The Last Tale of the Flower Bride(54)
I heard the knives in Indigo’s voice. I could see her kneeling in the dirt, pushing mounds of earth and worms over a body whose shape I did not recognize. The room shimmered.
“Where—” I tried to say.
Hippolyta interrupted me. “Shh!” she said. “I already told him!” Her sightless eyes focused somewhere near my face. “The Otherworld kept all from me, and to see you need a key. Indigo wanted a blue-eyed starling and Azure wanted a red, and if I’d never stopped to look then nobody would be dead!”
The Otherworld. That dark turret in the distance.
“Is that where she is? In the Otherworld?” I was close enough to Hippolyta’s bedside that I could smell her breath. “How do I get the key to the Otherworld?”
Her body convulsed. She threw back her head and laughed. The machines she was wired to startled alive and began to wail. The door to Hippolyta’s room was thrown open. A small knot of doctors, nurses, and attendants stormed inside.
“Step aside, sir—” said a brusque voice.
“No, she needs to tell me more, I—”
A physician shouldered past me. My arm knocked into the bedside table and my hands closed around a bottle of sedatives. The machines tethered to Hippolyta’s veins and lungs screeched.
“Sir, get away, now.”
I stumbled away, my head ringing. Outside Hippolyta’s room, I was met with Indigo’s dark silhouette, her smell of apples and honey. A nurse with light skin and pale-green scrubs was speaking to her in hushed tones:
“—not make it through the night, so perhaps you and your husband should stay here to say your goodbyes?” The nurse’s smile was efficiently pitiful. “I’ll leave you two to talk.”
When I looked at Indigo, I could still hear her lilting voice.
Oh, Catskins. Why aren’t you dead yet?
And yet my Indigo possessed an inexorable pull, a trick of turning one solid and visible with a single glance. I’ve never pretended at bravery, and so I let all that was weak within me wish that I’d never heard her say those words. That we could return to who we had been two days ago. If I had any magic, I would’ve used it for that very purpose.
But I was a mere mortal.
At first, Indigo smiled at the sight of me. Then her gaze dropped to my dusty pants, my shoes. Her eyes flicked to my hair. She looked as if she’d been set into glass. When she smiled, I saw that some of her lipstick had caught on her canines, turning them bloodstained.
“Where have you been wandering, my darling?”
Chapter Twenty-Three
Azure
You know that feeling of a loose tooth? The way your tongue seeks out the carrion tang of your own mouth, the disgust and wonder that a part of you is breaking down, that one day you will hold a shard of yourself . . . that was what I had become.
As children, Indigo and I learned that teeth were powerful things and the tooth fairy was little more than a common thief.
We were eleven years old, sitting in the kitchens on a bright summer day, eating from a tub of rum raisin ice cream—Tati’s favorite flavor—and since it was the only ice cream left in the fridge at the time, it was ours too. Tati had come down from her studio.
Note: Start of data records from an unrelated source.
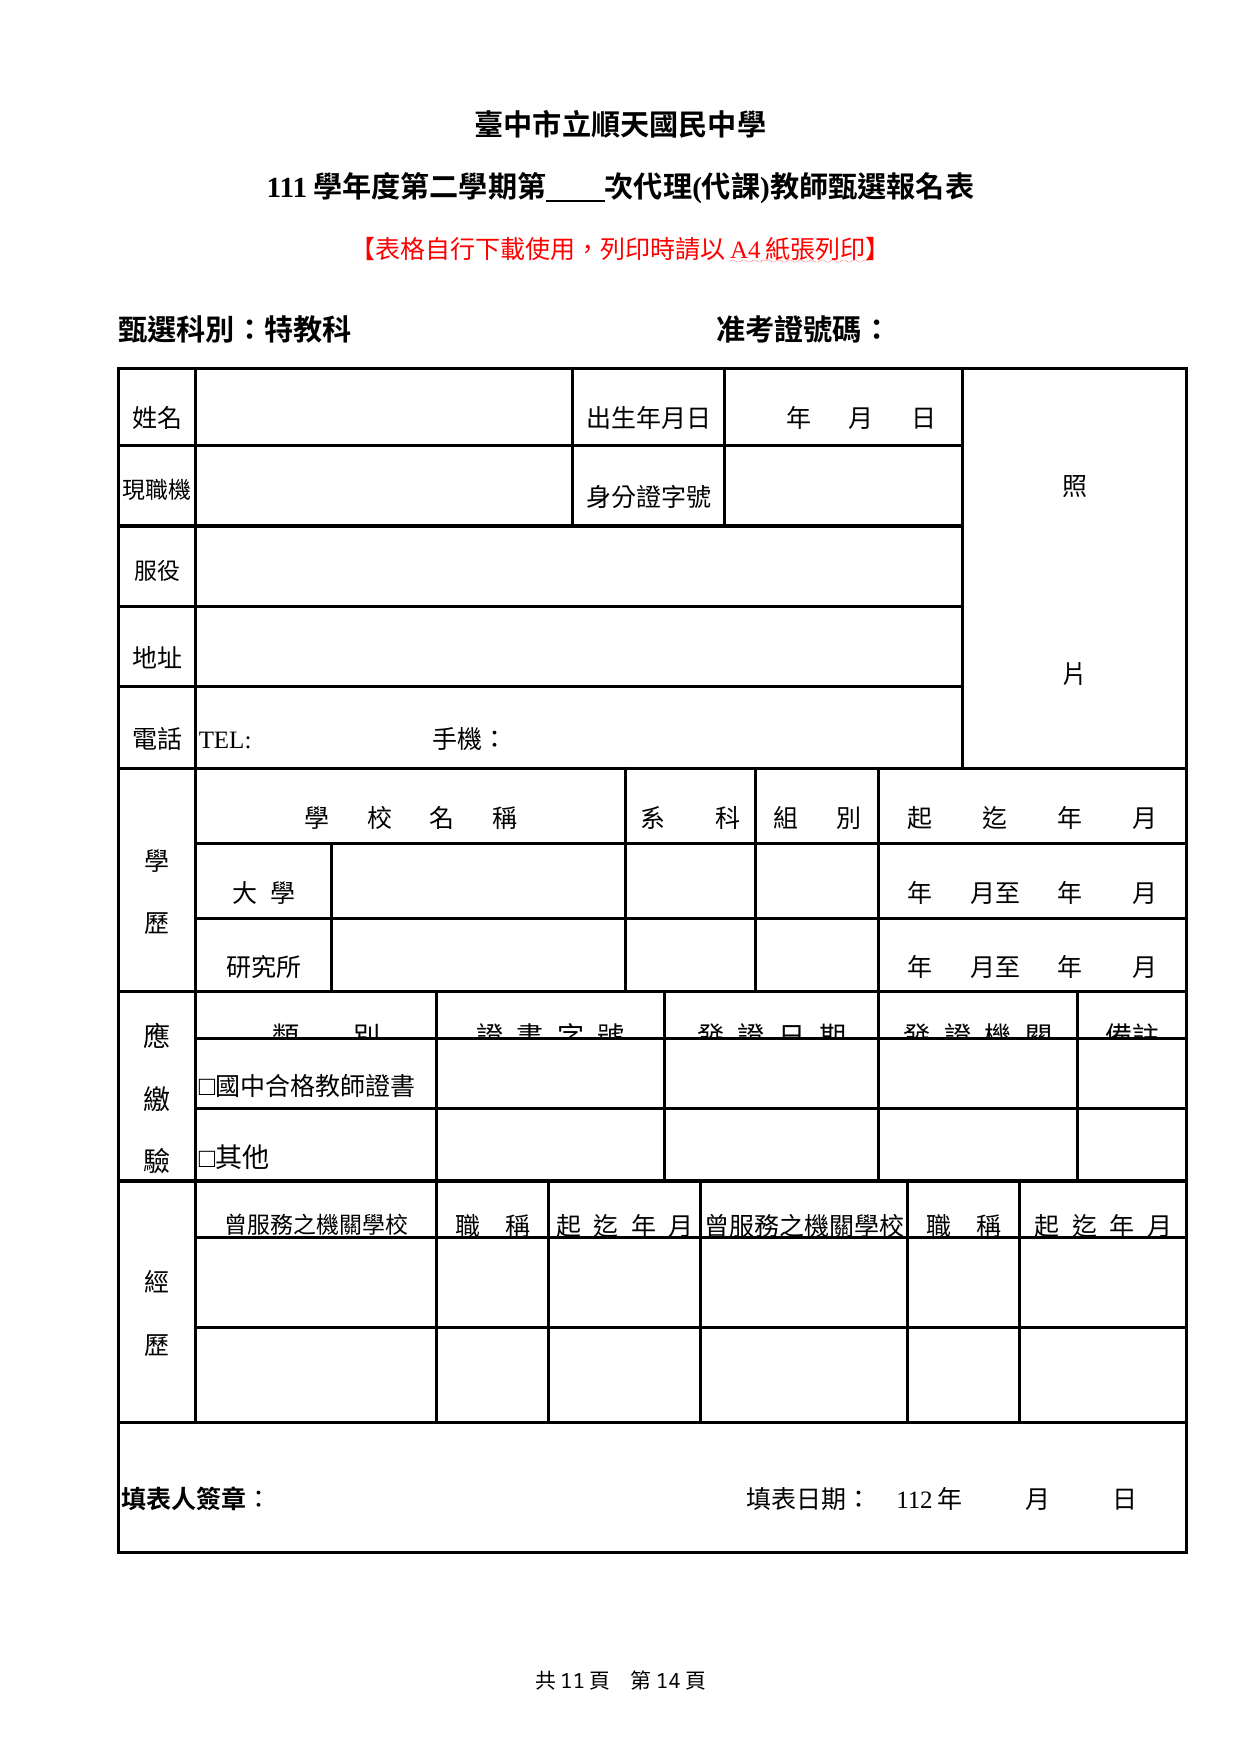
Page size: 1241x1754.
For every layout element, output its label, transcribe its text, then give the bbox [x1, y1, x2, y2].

table_header 姓名 [120, 370, 194, 443]
table_cell [880, 1040, 1076, 1107]
text 臺中市立順天國民中學 [118, 81, 1122, 143]
table_header 照 片 [964, 370, 1185, 767]
table_cell [757, 845, 877, 917]
table_cell [726, 447, 961, 524]
table_cell 起 迄 年 月 [550, 1183, 699, 1236]
table_cell [438, 1239, 547, 1326]
table_cell 學 歷 [120, 770, 194, 990]
table_cell [909, 1329, 1018, 1421]
table_cell 起 迄 年 月 [1021, 1183, 1185, 1236]
table_cell [550, 1239, 699, 1326]
table_cell 電話 [120, 688, 194, 767]
table_cell 應 繳 驗 證 件 [120, 993, 194, 1179]
table_cell [197, 1239, 435, 1326]
table_cell [627, 845, 754, 917]
table_cell [666, 1110, 877, 1179]
table_cell 研究所 [197, 920, 330, 990]
table_cell [550, 1329, 699, 1421]
table_cell 曾服務之機關學校 [197, 1183, 435, 1236]
table_cell 類 別 [197, 993, 435, 1037]
table_cell □免役 □役畢 □服役中 [197, 528, 961, 605]
table_cell 職 稱 [909, 1183, 1018, 1236]
table_cell TEL: 手機： [197, 688, 961, 767]
table_cell [333, 920, 624, 990]
table_cell [197, 1329, 435, 1421]
table_cell 填表人簽章： 填表日期： 112年 月 日 [120, 1424, 1185, 1551]
table_cell 發 證 機 關 [880, 993, 1076, 1037]
table_cell [627, 920, 754, 990]
table_cell 起 迄 年 月 [880, 770, 1185, 842]
table_cell 系 科 [627, 770, 754, 842]
table_cell [197, 447, 571, 524]
table_cell 備註 [1079, 993, 1185, 1037]
table_cell [1021, 1239, 1185, 1326]
table_cell 現職機關學校 [120, 447, 194, 524]
table_header 出生年月日 [574, 370, 723, 443]
table_cell [666, 1040, 877, 1107]
table_cell [1079, 1040, 1185, 1107]
table_cell [438, 1040, 625, 1107]
table_cell 年 月至 年 月 [880, 920, 1185, 990]
table_cell 年 月至 年 月 [880, 845, 1185, 917]
text 甄選科別：特教科 准考證號碼： [118, 286, 1122, 349]
text 111學年度第二學期第 次代理(代課)教師甄選報名表 [118, 143, 1122, 206]
table_cell 證 書 字 號 [438, 993, 663, 1037]
table_cell [625, 1040, 663, 1107]
table_cell [625, 1110, 663, 1179]
table_cell 經 歷 [120, 1183, 194, 1421]
table_cell [1079, 1110, 1185, 1179]
table_cell [880, 1110, 1076, 1179]
table_cell [757, 920, 877, 990]
table_cell [333, 845, 624, 917]
table_cell [909, 1239, 1018, 1326]
table_cell 地址 [120, 608, 194, 685]
table_cell 身分證字號 [574, 447, 723, 524]
table_cell 大 學 [197, 845, 330, 917]
table_cell [702, 1329, 906, 1421]
table_cell □國中合格教師證書 [197, 1040, 435, 1107]
table_cell 服役 情形 [120, 528, 194, 605]
table_cell [1021, 1329, 1185, 1421]
table_cell [438, 1110, 625, 1179]
table_cell 曾服務之機關學校 [702, 1183, 906, 1236]
table_cell [438, 1329, 547, 1421]
table_cell □其他 [197, 1110, 435, 1179]
table_header [197, 370, 571, 443]
table_cell 組 別 [757, 770, 877, 842]
text 【表格自行下載使用，列印時請以A4紙張列印】 [118, 206, 1122, 268]
table_cell 職 稱 [438, 1183, 547, 1236]
table_cell [197, 608, 961, 685]
table_cell 學 校 名 稱 [197, 770, 624, 842]
table_cell [702, 1239, 906, 1326]
table_cell 發 證 日 期 [666, 993, 877, 1037]
table_header 年 月 日 [726, 370, 961, 443]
I rose on my heels to greet her, opened my mouth, and wiggled my loose canine for her.
“I think it’s going to come out today!” I said. “And I’m going to leave it under my pillow for the tooth fairy!”
“We’ve been pulling on it all day,” added Indigo.
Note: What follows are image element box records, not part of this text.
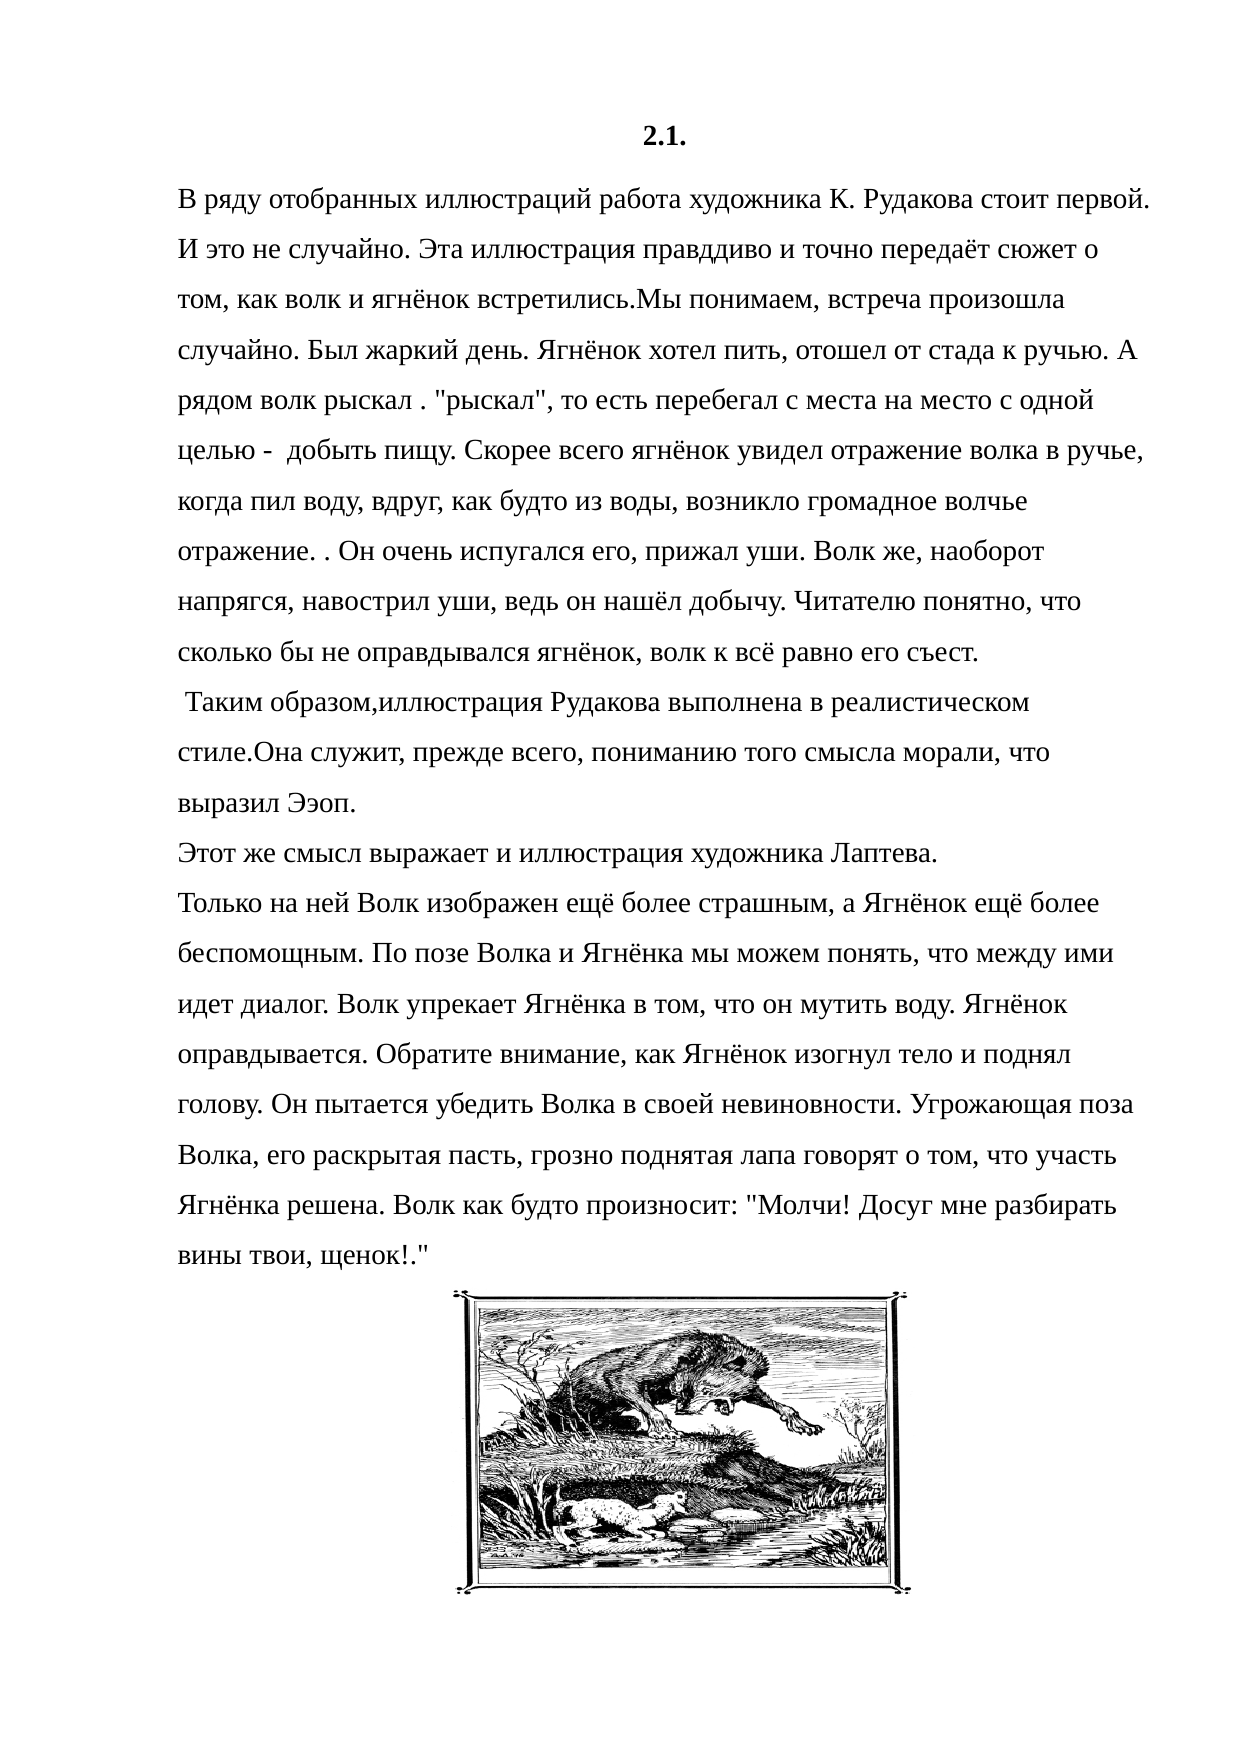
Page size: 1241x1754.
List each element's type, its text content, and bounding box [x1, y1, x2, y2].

text Этот же смысл выражает и иллюстрация художника Лаптева. [177, 835, 1152, 868]
text Таким образом,иллюстрация Рудакова выполнена в реалистическом стиле.Она служит, прежде всего, пониманию того смысла морали, что выразил Ээоп. [177, 684, 1152, 818]
text Только на ней Волк изображен ещё более страшным, а Ягнёнок ещё более беспомощным. По позе Волка и Ягнёнка мы можем понять, что между ими идет диалог. Волк упрекает Ягнёнка в том, что он мутить воду. Ягнёнок оправдывается. Обратите внимание, как Ягнёнок изогнул тело и поднял голову. Он пытается убедить Волка в своей невиновности. Угрожающая поза Волка, его раскрытая пасть, грозно поднятая лапа говорят о том, что участь Ягнёнка решена. Волк как будто произносит: "Молчи! Досуг мне разбирать вины твои, щенок!." [177, 885, 1152, 1271]
text 2.1. [177, 118, 1152, 152]
text В ряду отобранных иллюстраций работа художника К. Рудакова стоит первой. И это не случайно. Эта иллюстрация правддиво и точно передаёт сюжет о том, как волк и ягнёнок встретились.Мы понимаем, встреча произошла случайно. Был жаркий день. Ягнёнок хотел пить, отошел от стада к ручью. А рядом волк рыскал . "рыскал", то есть перебегал с места на место с одной целью - добыть пищу. Скорее всего ягнёнок увидел отражение волка в ручье, когда пил воду, вдруг, как будто из воды, возникло громадное волчье отражение. . Он очень испугался его, прижал уши. Волк же, наоборот напрягся, навострил уши, ведь он нашёл добычу. Читателю понятно, что сколько бы не оправдывался ягнёнок, волк к всё равно его съест. [177, 181, 1152, 667]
“The tooth fairy is horrifically cheap,” Tati scoffed.
This was not my first loose tooth, but when I’d left the previous ones under my pillow, no one had come for them. No one had wanted them. I looked down now, my face burning. Tati tipped up my chin. I loved how she always smelled of burning things. I wanted to warm myself on her smile.
“Teeth are memory and therefore precious, and worth far more than a dollar,” she said, smiling and tapping her incisor. “Did you know that once upon a time, the Vikings used to pay children for their teeth? It was said to bring good luck in battle. Other people burned their baby teeth, hoping it would save them from hardship in life.”
Indigo scrunched her face. “Why baby teeth?”
“Because they’re your milk teeth,” said Tati. “They’ve documented you before the world could leave its mark, and above all things, they remember.”
When Tati said that, my mouth ached in mourning.
“I keep all of Indigo’s baby teeth in a jar,” said Tati.
“You do?” we said at the same time.
Tati smiled and nodded. “Baby teeth make beautiful art. Queen Victoria wore an emerald thistle tooth pendant fixed with one of her children’s teeth. She did the same with a pair of amethyst earrings too. One day, I’ll make something for you both.”
“Me too?” I’d asked, folding my hands in my lap so I did not look too grasping.
“If you’ll let me,” said Tati, and the warmth in her voice was like a furnace on my skin.
When my tooth fell out a few days later, I gave it to Tati. She kissed my forehead and made a big show of placing it in a tiny velvet bag, which went into a gold-filigreed box that lived on the highest shelf of her studio. I’d almost forgotten that moment. I wondered if the tooth had kept the recollection all to itself.